- **Data in this exercise**:
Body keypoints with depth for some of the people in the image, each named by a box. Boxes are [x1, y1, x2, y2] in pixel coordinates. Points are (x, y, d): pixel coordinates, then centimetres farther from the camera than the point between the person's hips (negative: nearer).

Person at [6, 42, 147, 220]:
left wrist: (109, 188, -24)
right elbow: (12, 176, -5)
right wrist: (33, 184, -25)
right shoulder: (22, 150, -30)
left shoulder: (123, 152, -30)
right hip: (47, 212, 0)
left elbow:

- **Work order**: Duplicate everything from the line containing "right shoulder: (22, 150, -30)" down to the end of the items, reproducing each line without alteration.

- **Solution to this problem**:
right shoulder: (22, 150, -30)
left shoulder: (123, 152, -30)
right hip: (47, 212, 0)
left elbow:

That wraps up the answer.